传送门:Codeforces Round #276 (Div. 2)
按照题目规则改变a,a大于m时没意义,所以对m取模,根据题意,当a变化时变回到以前出现过的a时,说明出现循环,无解,否则会一直进行到出现a%m==0为止。
#include <cmath>
#include <cstdio>
#include <cstring>
#include <algorithm>
using namespace std ;
typedef long long LL ;
#define rep( i , a , b ) for ( int i = ( a ) ; i < ( b ) ; ++ i )
#define For( i , a , b ) for ( int i = ( a ) ; i <= ( b ) ; ++ i )
#define rev( i , a , b ) for ( int i = ( a ) ; i >= ( b ) ; -- i )
#define travel( e , H , u ) for ( Edge* e = H[u] ; e ; e = e -> next )
#define clr( a , x ) memset ( a , x , sizeof a )
const int MAXN = 100005 ;
int vis[MAXN] ;
int a , m ;
void solve () {
clr ( vis , 0 ) ;
int ok = 0 ;
while ( 1 ) {
if ( a % m == 0 ) {
ok = 1 ;
break ;
} else if ( vis[a % m] ) break ;
vis[a % m] = 1 ;
a = ( a + a % m ) % m ;
}
printf ( ok ? "Yes\n" : "No\n" ) ;
}
int main () {
while ( ~scanf ( "%d%d" , &a , &m ) ) solve () ;
return 0 ;
}
ans = max(maxx - minx , maxy - miny )^ 2。
#include <cmath>
#include <cstdio>
#include <cstring>
#include <algorithm>
using namespace std ;
typedef long long LL ;
#define rep( i , a , b ) for ( int i = ( a ) ; i < ( b ) ; ++ i )
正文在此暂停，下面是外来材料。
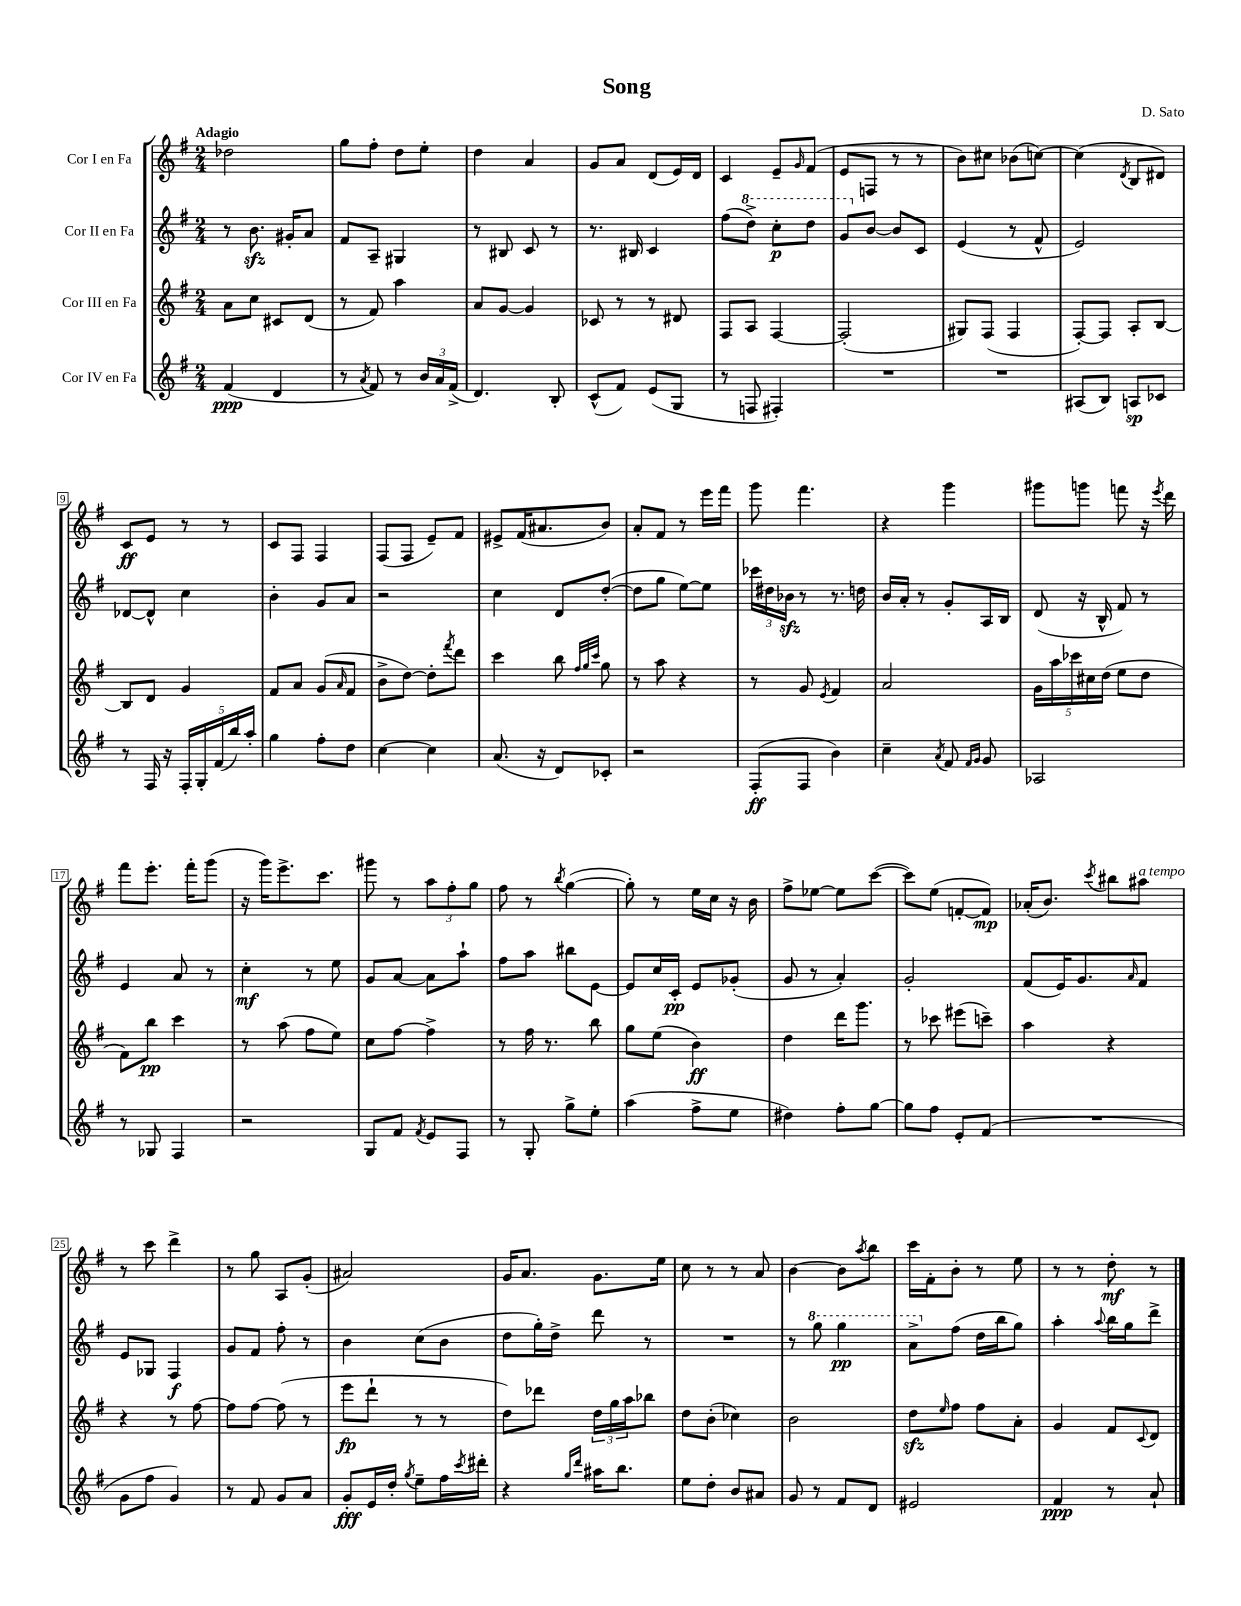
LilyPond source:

#define For( i , a , b ) for ( int i = ( a ) ; i <= ( b ) ; ++ i )
#define rev( i , a , b ) for ( int i = ( a ) ; i >= ( b ) ; -- i )
#define travel( e , H , u ) for ( Edge* e = H[u] ; e ; e = e -> next )
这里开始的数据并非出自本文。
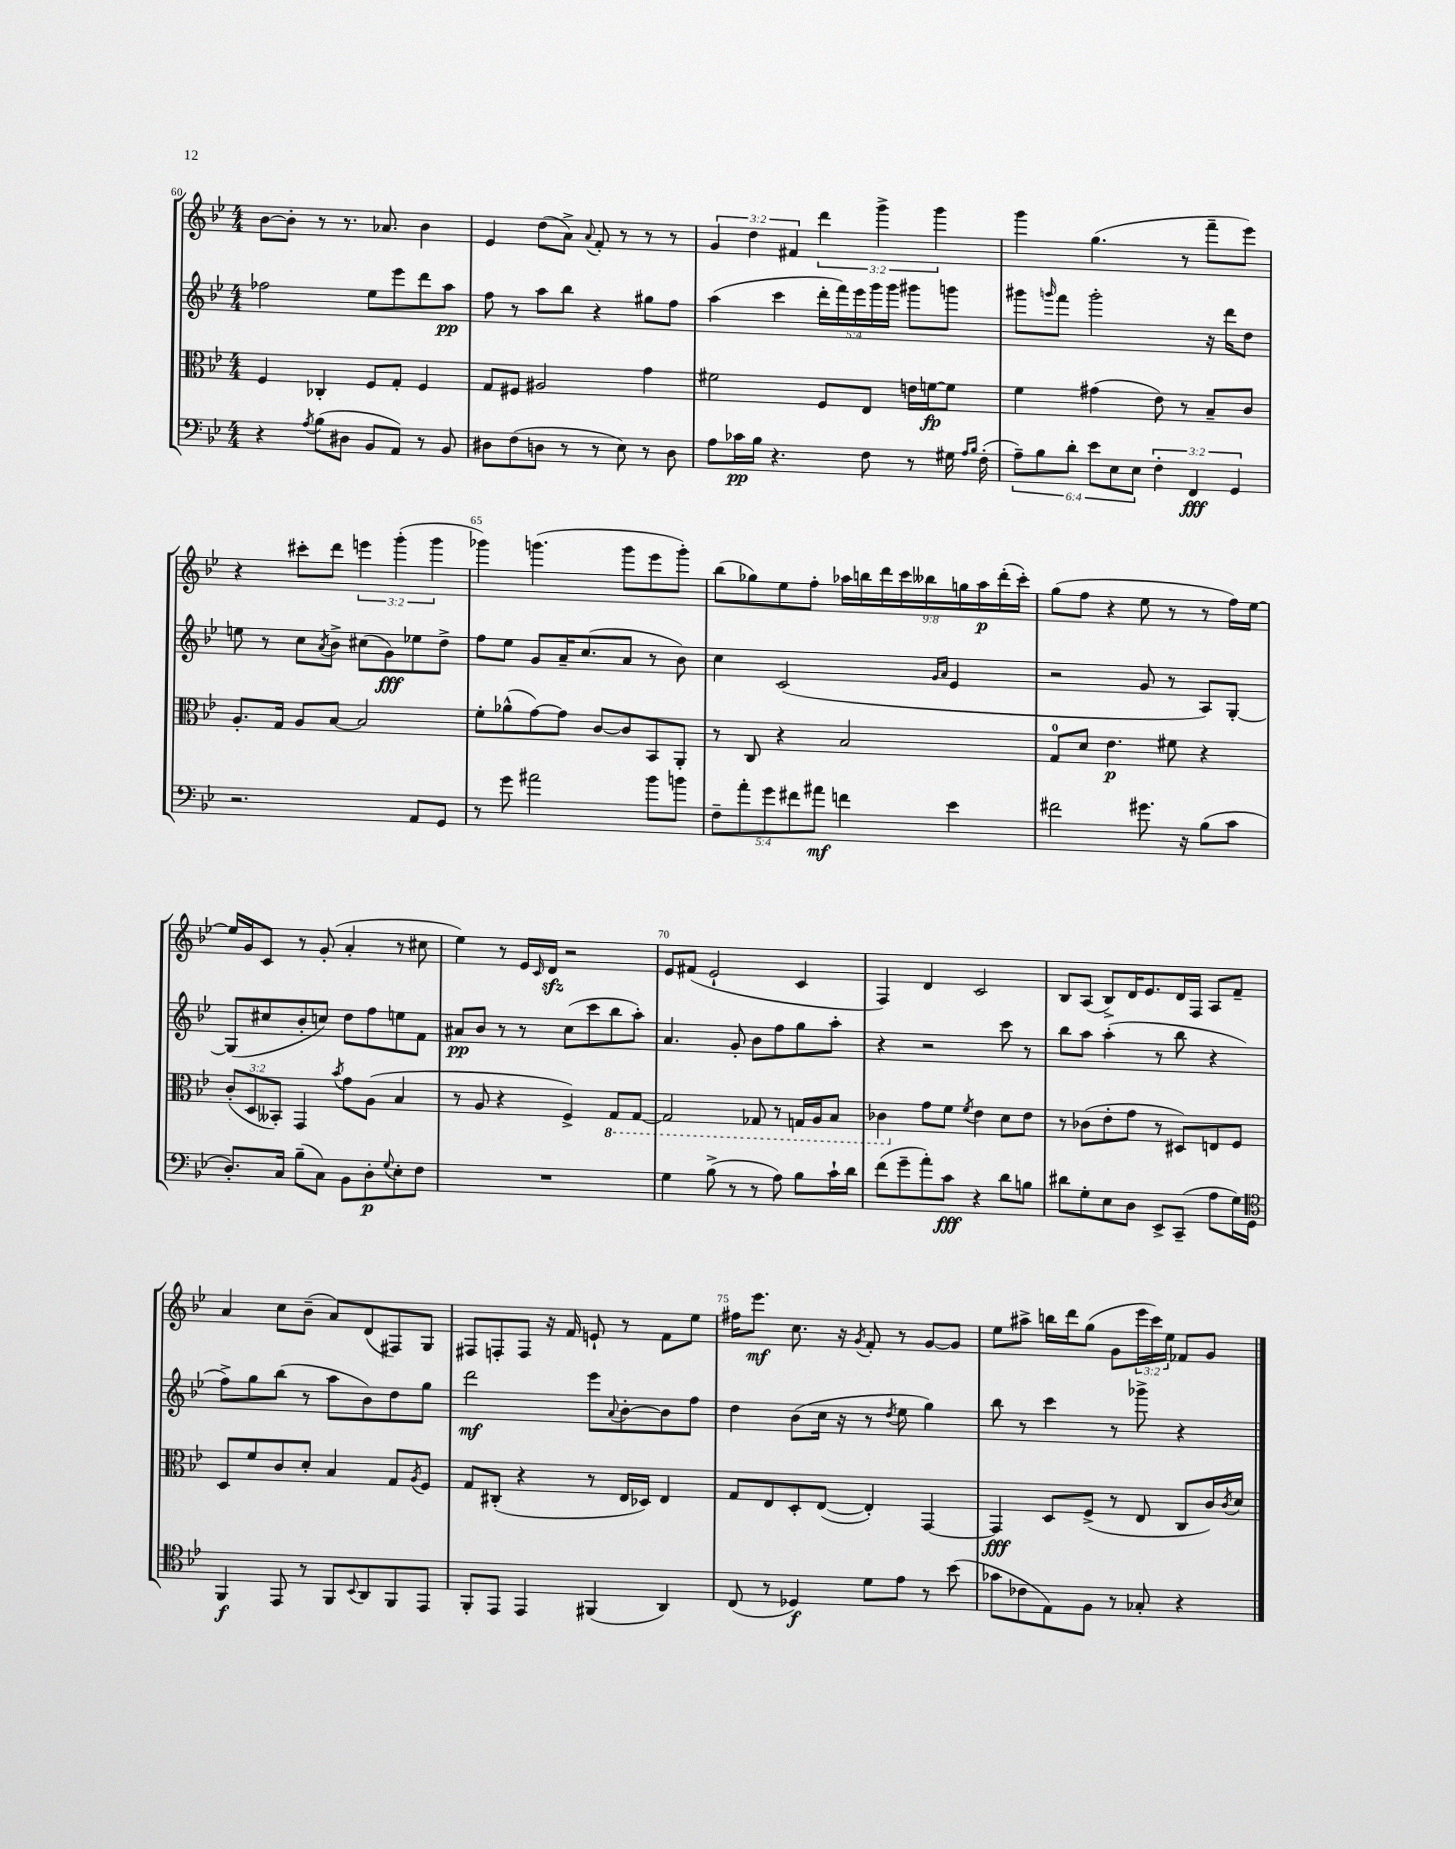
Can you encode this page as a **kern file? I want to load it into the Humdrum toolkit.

**kern	**kern	**kern	**kern
*staff4	*staff3	*staff2	*staff1
*clefF4	*clefC3	*clefG2	*clefG2
*k[b-e-]	*k[b-e-]	*k[b-e-]	*k[b-e-]
*M4/4	*M4/4	*M4/4	*M4/4
4r	4F	2ff-	[8b-
.	.	.	8b-']
8qA	.	.	.
(8B-	4C-'	.	8r
8D#	.	.	8.r
8BB-	8F	8ee-	.
.	.	.	8.a-
8AA)	8G'	8eee-	.
8r	4F	8ddd	4b-
8BB-	.	8aa	.
=	=	=	=
8D#	8G	8ff	4e-
(8F	8F#	8r	.
8D	2A#	8aa	(8dd
8r	.	8bb-	8a^)
.	.	.	8qqa
8r	.	4r	8f'
8E-)	.	.	8r
8r	4g	8gg#	8r
8D	.	8ff	8r
=	=	=	=
8A	2f#	(4aa	6g
16c-	.	.	.
.	.	.	6dd
16B-	.	.	.
4.r	.	4ccc	.
.	.	.	6f#
.	8F	20ddd'	6ddd
.	.	20fff)	.
.	.	20eee-	.
8F	8E-	.	.
.	.	20ggg	.
.	.	.	6ggg^
.	.	20ggg	.
8r	16e	8ggg#	.
.	[16f	.	.
.	.	.	6ggg
16G#	8f]	8ggg	.
16qqA	.	.	.
16qqB-	.	.	.
(16F'	.	.	.
=	=	=	=
12A~)	4f	8ggg#	4ggg
12B-	.	.	.
.	.	16qqggg	.
.	.	8fff	.
12d'	.	.	.
12e-	(4g#	2ggg'	(4.gg
12E-	.	.	.
12E-	.	.	.
6F'	8e-)	.	.
.	8r	.	8r
6FF	.	.	.
.	8B-~	16r	8fff~
.	.	16ddd	.
6GG	.	.	.
.	8c	8dd	8eee-)
=	=	=	=
2.r	8.A'	8ee	4r
.	.	8r	.
.	16G	.	.
.	8A	8cc	8ccc#'
.	.	8qa	.
.	[8B-	8b-^	8ddd
.	2B-]	(8cc#	6eee
.	.	8g)	.
.	.	.	(6ggg'
8AA	.	8ee-	.
.	.	.	6ggg
8GG	.	8dd^	.
=	=	=	=
8r	8f'	8ff	4ggg-)
8g	(8a-^^	8ee-	.
2a#	[8g)	8g	(4.ggg
.	8g]	16a~	.
.	.	(8.cc	.
.	[8c	.	.
.	8c]	8a	8ggg
8b-	8BB-	8r	8eee-
8b	8AA'	8b-)	8ggg')
=	=	=	=
10F~	8r	4cc	(8bb-
10a'	.	.	.
.	8C	.	8gg-)
10g	.	.	.
.	4r	(2c	8ee-
10f#	.	.	.
.	.	.	8ff'
10a#	.	.	.
4f	2B-	.	18aa-
.	.	.	18bb
.	.	.	18ddd
.	.	.	18ccc
.	.	.	18bb--
.	.	16qqg	.
.	.	16qqa	.
4e-	.	4e-	.
.	.	.	18gg
.	.	.	18aa-
.	.	.	(18ddd'
.	.	.	18ccc')
=	=	=	=
2f#	8G	2r	(8gg
.	8d	.	8ff
.	4.e-	.	4r
8.g#	.	8g	8ee-
.	8f#	8r	8r
16r	.	.	.
(8B-	4r	8A)	8r
8c	.	[8G'	16ff)
.	.	.	[16ee-
=	=	=	=
8.D')	(12c'	(8G]	16ee-]
.	.	.	16g
.	12D	.	.
.	.	8cc#	8c
.	12BB--')	.	.
16C	.	.	.
(8B-~	4GG	8b-'	8r
8C)	.	8cc)	(8g'
.	8qb-	.	.
8BB-	8g	8dd	4a'
8D'	(8A	8ff	.
8qqG	.	.	.
8E-'	4B-	8ee	8r
8F	.	8f	8cc#
=	=	=	=
1r	8r	8a#	4ee-)
.	8A	8b-	.
.	4r	8r	8r
.	.	8r	16e-
.	.	.	16qqc
.	.	.	16d
.	4F^)	(8cc	2r
.	.	8ccc	.
.	8GG	8bb-	.
.	[8GG	8aa')	.
=	=	=	=
4G	2GG]	4.a	8e-
.	.	.	(8f#
(8B-^	.	.	2e-`
8r	.	8g'	.
8r	8GG-	8b-	.
8A)	8r	8ff	.
8B-	16GG	8gg	4c
.	16AA	.	.
16c`	8BB-	8aa'	.
16d	.	.	.
=	=	=	=
(8f	4C-	4r	4F)
8g~	.	.	.
8a')	8g	2r	4d
8c	8f	.	.
.	8qf	.	.
4r	4e-	.	2c
8d	8d	8ccc	.
8B	8e-	8r	.
=	=	=	=
8d#	8r	8bb-	8B-
8G'	(8c-	8aa	(8A
8E-	8e-'	(4aa'	8B-^)
8D	8g	.	16d
.	.	.	8.e-
8EE-^	8r	8r	.
(8CC~	8D#)	8bb-	16d
.	.	.	16F
8A	8E	4r	8A
16G)	8F	.	8f~
16GG	.	.	.
=	=	=	=
*clefC4	*	*	*
4FF	8D	8ff^)	4a
.	8f	8gg	.
8EE-	8c	(8bb-	8cc
8r	8d'	8r	(8b-~
8FF	4B-	8aa	8a)
8qqBB-	.	.	.
8AA	.	8b-)	(8d
8FF	8G	8dd	8F#)
.	8qA	.	.
8EE-	8F	8gg	8G
=	=	=	=
8FF'	8G	2ddd	8F#
8EE-	(8C#'	.	8F'
4EE-	4r	.	8F
.	.	.	16r
.	.	.	16f
(4FF#	8r	8eee-	8e`
.	.	8qqa	.
.	16E-	[8b-'	8r
.	16D-)	.	.
4AA)	4E-	8b-]	8f
.	.	8ff	8ee-
=	=	=	=
(8C	8G	4dd	16ff#
.	.	.	8.eee-
8r	8E-	.	.
4D-)	8D'	(8b-	8.cc
.	([8E-	16cc	.
.	.	16r	16r
.	.	.	8qg
8d	4E-'])	8r	8f'
.	.	8qdd	.
8e-	.	8ee-	8r
8r	[4GG	4gg)	[8g
(8b-	.	.	8g]
=	=	=	=
8g-	4GG]	8bb-	8ee-
8c-	.	8r	8aa#^
8E-)	8D	4ccc	16bb
.	.	.	16ddd
8F	(8F^	.	(8gg
8r	8r	8r	8g
8G-'	8E-	8ggg-^	24eee-
.	.	.	24ccc)
.	.	.	24ee-
4r	8C	4r	8f-
.	16c)	.	8g
.	8qc	.	.
.	16d	.	.
==	==	==	==
*-	*-	*-	*-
#define clr( a , x ) memset ( a , x , sizeof a )
const int INF = 0x3f3f3f3f ;
int n ;
void solve () {
LL minx = INF , miny = INF ;
LL maxx = -INF , maxy = -INF ;
LL x , y ;
For ( i , 1 , n ) {
scanf ( "%I64d%I64d" , &x , &y ) ;
minx = min ( minx , x ) ;
maxx = max ( maxx , x ) ;
miny = min ( miny , y ) ;
maxy = max ( maxy , y ) ;
}
LL ans = max ( maxx - minx , maxy - miny ) ;
printf ( "%I64d\n" , ans * ans ) ;
}
int main () {
while ( ~scanf ( "%d" , &n ) ) solve () ;
return 0 ;
}
从l的最低位开始每位挨个填1直到l>r为止,这样一定是1个数最多的且最小的,比这个1多的肯定不存在,剩下的都是比他大的。
#include <cmath>
#include <cstdio>
#include <cstring>
#include <algorithm>
using namespace std ;
typedef long long LL ;
#define rep( i , a , b ) for ( int i = ( a ) ; i < ( b ) ; ++ i )
#define For( i , a , b ) for ( int i = ( a ) ; i <= ( b ) ; ++ i )
#define rev( i , a , b ) for ( int i = ( a ) ; i >= ( b ) ; -- i )
#define travel( e , H , u ) for ( Edge* e = H[u] ; e ; e = e -> next )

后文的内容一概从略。